At the centre of expanding MSC clones proliferation becomes contact inhibited. The quiescent region grows with colony size until all cells will stop proliferation, when an expanding in vitro culture becomes confluent. Such changes in proliferation activity affect the population structure of MSC colonies. Figure 5 compares the α-distributions of different MSC populations at high oxygen (20% pO₂). Shown are the α-distributions in a low-density population without any sign of contact inhibition, in growing clones with weak and strong contact inhibition induced by variation of the cell-substrate friction constants and in a confluent and thus quiescent population. The fraction of differentiated, non-proliferative cells (α > α_d) increases from about 25% in the low density population to about 90% in the confluent population. A comparable induction of spontaneous differentiation in MSC can be observed in vitro (per. communication, A. Stolzing).

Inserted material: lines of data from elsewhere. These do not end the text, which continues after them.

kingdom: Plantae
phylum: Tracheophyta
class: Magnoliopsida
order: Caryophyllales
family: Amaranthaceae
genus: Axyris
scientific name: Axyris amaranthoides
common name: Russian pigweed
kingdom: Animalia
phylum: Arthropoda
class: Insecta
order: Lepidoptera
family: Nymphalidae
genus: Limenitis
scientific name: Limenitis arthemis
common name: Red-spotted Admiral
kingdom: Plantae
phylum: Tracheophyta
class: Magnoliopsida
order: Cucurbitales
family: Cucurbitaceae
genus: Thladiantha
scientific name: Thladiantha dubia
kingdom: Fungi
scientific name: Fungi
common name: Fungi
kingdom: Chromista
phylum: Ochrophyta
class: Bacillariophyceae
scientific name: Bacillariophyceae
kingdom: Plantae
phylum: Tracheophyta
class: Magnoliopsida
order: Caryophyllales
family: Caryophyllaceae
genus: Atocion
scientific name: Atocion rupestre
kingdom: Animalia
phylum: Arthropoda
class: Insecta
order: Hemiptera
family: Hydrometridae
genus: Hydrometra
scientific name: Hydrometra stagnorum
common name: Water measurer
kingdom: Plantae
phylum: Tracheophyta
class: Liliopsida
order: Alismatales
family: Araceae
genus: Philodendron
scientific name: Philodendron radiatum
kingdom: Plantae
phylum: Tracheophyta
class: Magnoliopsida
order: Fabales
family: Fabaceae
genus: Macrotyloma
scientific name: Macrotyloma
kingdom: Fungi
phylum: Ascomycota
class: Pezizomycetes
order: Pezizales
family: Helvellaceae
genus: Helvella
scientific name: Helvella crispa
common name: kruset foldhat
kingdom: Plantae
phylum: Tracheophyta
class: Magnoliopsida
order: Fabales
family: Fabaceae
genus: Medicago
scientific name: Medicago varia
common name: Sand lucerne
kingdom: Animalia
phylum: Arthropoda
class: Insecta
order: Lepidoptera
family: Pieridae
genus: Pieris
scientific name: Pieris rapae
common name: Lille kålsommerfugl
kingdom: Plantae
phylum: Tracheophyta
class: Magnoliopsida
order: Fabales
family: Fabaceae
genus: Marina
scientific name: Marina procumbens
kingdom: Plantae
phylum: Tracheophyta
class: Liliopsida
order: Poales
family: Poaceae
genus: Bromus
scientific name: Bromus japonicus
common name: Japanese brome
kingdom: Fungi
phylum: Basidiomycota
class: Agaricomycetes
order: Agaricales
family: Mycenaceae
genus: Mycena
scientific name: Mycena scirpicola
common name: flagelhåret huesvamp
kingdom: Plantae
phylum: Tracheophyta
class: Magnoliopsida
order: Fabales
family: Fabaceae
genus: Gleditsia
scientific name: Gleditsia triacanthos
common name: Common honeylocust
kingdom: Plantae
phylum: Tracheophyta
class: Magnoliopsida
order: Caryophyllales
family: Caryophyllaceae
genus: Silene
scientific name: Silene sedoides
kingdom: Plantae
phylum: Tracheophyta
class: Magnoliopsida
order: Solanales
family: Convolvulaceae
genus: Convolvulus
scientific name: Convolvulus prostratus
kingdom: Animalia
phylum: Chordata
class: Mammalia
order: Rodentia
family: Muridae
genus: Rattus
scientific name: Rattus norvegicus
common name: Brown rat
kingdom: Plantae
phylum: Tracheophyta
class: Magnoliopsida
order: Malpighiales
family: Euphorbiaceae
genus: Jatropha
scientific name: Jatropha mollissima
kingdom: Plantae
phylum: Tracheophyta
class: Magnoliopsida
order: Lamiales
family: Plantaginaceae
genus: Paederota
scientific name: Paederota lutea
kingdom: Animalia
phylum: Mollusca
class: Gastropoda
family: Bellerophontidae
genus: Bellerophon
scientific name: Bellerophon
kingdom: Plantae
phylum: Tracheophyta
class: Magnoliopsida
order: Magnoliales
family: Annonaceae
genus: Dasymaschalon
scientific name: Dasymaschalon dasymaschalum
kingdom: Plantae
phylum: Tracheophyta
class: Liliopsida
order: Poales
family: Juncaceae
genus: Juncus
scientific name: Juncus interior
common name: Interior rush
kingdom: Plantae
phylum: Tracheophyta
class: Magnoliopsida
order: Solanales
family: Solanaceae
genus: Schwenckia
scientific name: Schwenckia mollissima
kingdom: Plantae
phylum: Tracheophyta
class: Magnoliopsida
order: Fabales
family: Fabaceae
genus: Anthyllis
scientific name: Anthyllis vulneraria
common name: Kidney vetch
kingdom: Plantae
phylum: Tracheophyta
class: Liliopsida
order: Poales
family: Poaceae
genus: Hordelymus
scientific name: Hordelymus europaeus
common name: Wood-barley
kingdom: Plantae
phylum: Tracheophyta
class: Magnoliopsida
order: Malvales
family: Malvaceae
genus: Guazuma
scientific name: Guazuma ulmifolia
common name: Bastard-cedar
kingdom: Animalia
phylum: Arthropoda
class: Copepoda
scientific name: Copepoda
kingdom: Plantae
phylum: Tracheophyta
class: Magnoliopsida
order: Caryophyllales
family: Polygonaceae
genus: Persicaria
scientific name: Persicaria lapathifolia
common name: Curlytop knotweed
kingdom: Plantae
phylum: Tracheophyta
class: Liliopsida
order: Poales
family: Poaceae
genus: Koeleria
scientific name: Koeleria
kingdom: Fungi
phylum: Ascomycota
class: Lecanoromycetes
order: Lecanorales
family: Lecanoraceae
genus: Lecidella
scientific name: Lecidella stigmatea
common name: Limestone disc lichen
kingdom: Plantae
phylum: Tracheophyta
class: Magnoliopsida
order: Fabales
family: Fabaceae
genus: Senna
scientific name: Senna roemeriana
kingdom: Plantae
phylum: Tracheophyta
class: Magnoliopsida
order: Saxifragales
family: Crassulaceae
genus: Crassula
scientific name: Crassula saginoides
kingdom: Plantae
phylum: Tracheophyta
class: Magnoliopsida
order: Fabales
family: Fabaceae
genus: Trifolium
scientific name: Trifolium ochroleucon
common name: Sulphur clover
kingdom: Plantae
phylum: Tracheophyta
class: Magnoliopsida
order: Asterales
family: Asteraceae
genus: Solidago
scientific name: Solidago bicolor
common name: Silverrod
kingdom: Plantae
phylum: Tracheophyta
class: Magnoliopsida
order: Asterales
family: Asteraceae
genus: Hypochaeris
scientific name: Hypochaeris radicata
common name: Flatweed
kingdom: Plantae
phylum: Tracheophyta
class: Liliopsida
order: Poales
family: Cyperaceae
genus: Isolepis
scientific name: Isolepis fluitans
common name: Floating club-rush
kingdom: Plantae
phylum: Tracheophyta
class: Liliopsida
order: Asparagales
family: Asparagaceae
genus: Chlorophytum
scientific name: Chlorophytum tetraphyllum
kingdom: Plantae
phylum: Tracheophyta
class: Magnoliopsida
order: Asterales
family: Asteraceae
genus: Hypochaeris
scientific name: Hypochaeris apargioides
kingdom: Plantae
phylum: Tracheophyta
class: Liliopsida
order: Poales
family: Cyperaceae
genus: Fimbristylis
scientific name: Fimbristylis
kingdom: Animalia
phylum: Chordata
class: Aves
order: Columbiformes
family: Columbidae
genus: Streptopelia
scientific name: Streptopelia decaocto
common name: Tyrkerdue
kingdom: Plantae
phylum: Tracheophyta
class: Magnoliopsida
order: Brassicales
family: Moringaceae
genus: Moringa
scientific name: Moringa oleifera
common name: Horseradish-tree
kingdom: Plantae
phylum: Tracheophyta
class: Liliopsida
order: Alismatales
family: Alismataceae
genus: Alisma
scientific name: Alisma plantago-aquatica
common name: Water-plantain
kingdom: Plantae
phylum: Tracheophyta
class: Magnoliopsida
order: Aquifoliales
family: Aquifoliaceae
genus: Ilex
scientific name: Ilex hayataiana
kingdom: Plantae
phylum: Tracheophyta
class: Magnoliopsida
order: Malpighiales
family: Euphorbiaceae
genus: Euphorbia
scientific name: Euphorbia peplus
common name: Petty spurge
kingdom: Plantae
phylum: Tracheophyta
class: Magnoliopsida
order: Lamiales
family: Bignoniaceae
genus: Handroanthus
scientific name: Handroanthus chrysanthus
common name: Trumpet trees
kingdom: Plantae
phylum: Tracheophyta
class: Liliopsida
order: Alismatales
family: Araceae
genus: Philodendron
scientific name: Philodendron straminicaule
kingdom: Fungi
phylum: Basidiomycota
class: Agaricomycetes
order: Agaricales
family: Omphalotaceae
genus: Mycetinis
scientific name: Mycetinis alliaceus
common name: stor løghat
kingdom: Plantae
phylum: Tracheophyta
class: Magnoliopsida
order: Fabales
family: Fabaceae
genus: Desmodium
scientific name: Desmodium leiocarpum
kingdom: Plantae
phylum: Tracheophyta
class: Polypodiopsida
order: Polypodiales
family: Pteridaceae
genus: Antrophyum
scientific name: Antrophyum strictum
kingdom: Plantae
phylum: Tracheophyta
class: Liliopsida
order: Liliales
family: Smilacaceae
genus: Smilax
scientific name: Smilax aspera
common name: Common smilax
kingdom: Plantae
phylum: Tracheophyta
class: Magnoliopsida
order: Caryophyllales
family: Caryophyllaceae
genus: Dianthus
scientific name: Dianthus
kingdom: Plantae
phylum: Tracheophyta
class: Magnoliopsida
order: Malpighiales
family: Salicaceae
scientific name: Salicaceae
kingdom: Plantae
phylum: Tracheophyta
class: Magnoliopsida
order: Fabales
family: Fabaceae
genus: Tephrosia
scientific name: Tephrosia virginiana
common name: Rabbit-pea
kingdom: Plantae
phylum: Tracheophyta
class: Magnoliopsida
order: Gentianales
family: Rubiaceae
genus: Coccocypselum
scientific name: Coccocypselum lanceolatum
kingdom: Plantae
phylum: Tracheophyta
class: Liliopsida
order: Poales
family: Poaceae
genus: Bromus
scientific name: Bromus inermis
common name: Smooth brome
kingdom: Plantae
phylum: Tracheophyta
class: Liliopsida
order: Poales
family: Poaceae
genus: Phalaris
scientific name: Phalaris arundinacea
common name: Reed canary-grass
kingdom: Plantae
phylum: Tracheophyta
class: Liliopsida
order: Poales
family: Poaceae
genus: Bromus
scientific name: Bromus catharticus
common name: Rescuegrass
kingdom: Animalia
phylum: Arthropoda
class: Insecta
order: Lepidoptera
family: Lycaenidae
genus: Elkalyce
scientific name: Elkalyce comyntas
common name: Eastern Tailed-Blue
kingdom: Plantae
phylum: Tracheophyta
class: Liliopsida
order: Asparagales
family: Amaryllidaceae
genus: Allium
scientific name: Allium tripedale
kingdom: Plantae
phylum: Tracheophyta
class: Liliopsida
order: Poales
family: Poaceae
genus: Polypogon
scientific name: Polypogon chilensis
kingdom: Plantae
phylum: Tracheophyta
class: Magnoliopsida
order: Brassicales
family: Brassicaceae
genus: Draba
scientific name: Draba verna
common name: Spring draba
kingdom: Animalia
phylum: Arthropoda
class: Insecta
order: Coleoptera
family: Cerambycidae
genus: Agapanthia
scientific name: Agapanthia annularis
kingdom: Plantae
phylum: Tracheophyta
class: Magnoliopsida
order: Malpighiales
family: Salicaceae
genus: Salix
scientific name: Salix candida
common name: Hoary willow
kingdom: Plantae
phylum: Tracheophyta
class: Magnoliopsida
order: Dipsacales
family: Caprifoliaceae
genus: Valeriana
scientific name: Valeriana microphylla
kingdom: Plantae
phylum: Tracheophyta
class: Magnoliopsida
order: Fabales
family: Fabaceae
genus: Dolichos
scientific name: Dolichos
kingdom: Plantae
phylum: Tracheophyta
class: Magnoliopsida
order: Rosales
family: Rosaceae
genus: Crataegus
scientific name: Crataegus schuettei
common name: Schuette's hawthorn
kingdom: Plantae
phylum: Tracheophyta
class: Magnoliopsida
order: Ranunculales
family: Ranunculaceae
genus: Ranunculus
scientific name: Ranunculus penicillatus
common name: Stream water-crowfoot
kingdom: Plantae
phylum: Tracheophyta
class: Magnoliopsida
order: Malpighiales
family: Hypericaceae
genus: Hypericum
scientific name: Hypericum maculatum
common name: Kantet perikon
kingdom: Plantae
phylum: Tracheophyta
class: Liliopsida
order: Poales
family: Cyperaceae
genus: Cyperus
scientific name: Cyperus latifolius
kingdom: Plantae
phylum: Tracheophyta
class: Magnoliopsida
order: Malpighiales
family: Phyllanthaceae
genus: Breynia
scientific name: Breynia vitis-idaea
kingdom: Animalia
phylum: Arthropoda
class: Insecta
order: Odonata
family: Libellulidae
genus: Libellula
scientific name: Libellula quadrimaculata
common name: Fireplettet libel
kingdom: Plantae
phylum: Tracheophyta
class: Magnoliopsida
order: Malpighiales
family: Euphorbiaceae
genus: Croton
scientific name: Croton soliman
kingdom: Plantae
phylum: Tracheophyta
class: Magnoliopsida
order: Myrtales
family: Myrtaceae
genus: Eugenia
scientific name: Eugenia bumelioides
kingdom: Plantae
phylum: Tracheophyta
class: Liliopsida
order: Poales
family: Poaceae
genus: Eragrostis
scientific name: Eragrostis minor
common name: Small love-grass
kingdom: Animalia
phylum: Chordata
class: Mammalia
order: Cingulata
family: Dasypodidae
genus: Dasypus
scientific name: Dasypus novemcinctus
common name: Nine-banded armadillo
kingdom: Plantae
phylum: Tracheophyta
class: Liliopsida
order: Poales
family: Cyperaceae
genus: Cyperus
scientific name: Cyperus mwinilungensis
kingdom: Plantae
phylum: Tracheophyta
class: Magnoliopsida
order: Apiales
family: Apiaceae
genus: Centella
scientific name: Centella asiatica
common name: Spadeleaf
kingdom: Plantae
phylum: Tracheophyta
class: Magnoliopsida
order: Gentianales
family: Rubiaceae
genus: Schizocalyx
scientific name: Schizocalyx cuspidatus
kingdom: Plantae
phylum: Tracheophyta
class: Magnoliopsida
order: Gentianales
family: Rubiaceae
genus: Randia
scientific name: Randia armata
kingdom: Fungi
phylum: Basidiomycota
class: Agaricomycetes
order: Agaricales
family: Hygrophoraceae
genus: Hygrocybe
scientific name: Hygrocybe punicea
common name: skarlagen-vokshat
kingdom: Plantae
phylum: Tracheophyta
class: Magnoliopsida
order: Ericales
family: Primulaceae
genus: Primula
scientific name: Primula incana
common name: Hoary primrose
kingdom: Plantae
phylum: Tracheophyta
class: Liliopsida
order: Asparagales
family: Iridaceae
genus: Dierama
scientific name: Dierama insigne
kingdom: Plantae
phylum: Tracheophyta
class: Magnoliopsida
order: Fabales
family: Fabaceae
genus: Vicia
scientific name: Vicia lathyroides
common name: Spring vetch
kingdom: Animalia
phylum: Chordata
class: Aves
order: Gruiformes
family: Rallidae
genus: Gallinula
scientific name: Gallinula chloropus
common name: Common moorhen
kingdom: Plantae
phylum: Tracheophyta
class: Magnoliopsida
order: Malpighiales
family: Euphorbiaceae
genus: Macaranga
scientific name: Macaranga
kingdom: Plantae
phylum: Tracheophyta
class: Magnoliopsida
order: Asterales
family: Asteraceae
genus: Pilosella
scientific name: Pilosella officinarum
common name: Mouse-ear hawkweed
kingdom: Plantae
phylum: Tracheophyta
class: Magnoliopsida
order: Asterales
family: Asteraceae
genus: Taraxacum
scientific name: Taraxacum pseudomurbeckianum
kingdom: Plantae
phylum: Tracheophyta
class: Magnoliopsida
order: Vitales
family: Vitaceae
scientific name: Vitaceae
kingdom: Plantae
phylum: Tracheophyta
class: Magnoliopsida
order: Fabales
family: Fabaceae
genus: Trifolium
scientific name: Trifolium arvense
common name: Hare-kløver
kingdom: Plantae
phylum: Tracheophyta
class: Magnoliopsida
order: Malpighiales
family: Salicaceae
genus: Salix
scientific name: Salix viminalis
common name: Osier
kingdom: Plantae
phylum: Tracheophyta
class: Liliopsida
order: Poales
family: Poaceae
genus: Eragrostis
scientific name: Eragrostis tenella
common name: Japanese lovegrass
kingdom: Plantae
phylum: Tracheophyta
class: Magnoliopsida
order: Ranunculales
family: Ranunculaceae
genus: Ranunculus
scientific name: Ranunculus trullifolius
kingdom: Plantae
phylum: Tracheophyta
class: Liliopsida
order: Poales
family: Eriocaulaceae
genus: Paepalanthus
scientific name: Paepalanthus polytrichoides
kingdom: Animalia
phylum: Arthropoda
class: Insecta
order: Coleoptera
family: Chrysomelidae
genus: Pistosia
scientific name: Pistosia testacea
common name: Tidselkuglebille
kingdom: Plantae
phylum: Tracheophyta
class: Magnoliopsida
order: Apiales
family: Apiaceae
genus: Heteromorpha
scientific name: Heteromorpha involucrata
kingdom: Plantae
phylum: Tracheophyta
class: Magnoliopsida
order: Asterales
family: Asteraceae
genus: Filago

These simulation results implicate that if regeneration refers to the growth of a few large clones, as in the case of differentiated cells at high oxygen, the effect of contact inhibition becomes more relevant for population regeneration. The α-distribution in large clones significantly differs from that of a low-density culture. Moreover, due to the increased number of differentiated cells, these populations show a lower CFU capacity (compare 14 ).

In general, 'self-renewal' of the stem cell population appears in our model as steady occupancy of stem cell states due to a particular population dynamics. Thus, additional information on MSC organisation in vitro can be obtained by performing the regeneration experiments described above in parallel for all subpopulations. Splitting the mother population into a number of subpopulations according to the expression of a differentiation marker, applying the 'regeneration protocol' suggested above to each of these subpopulations and quantifying the number of stem cells in each subpopulation after a fixed regeneration time would allow to quantify the fraction of stem cells in a MSC population descending from a particular subpopulation.

In additional simulations, we followed this concept. However, instead of splitting the mother population into subpopulations, we separated each individual cell of the mother population and followed expansion of the clones generated by the individual cells. For different time points we quantified the clonal composition of the common stem cell pool (0 < α < α_s = 0.15) of all clones in terms of the initial α values of the cells that induced the clones. Figure 6 shows this clonal composition of the stem cell pool after 5 days of clonal expansion. At low oxygen (5% pO₂) the fraction of stem cells that originate from stem cells is about 11%. At high oxygen (20% pO₂) this fraction decreases to only 5%. In both cases, most of the cells in the stem cell pool originate from progenitor states. At low oxygen tension, all progenitor states equally contribute to this pool, while at high oxygen tension most cells originate from progenitor states with a high α value between 0.7 and 0.8.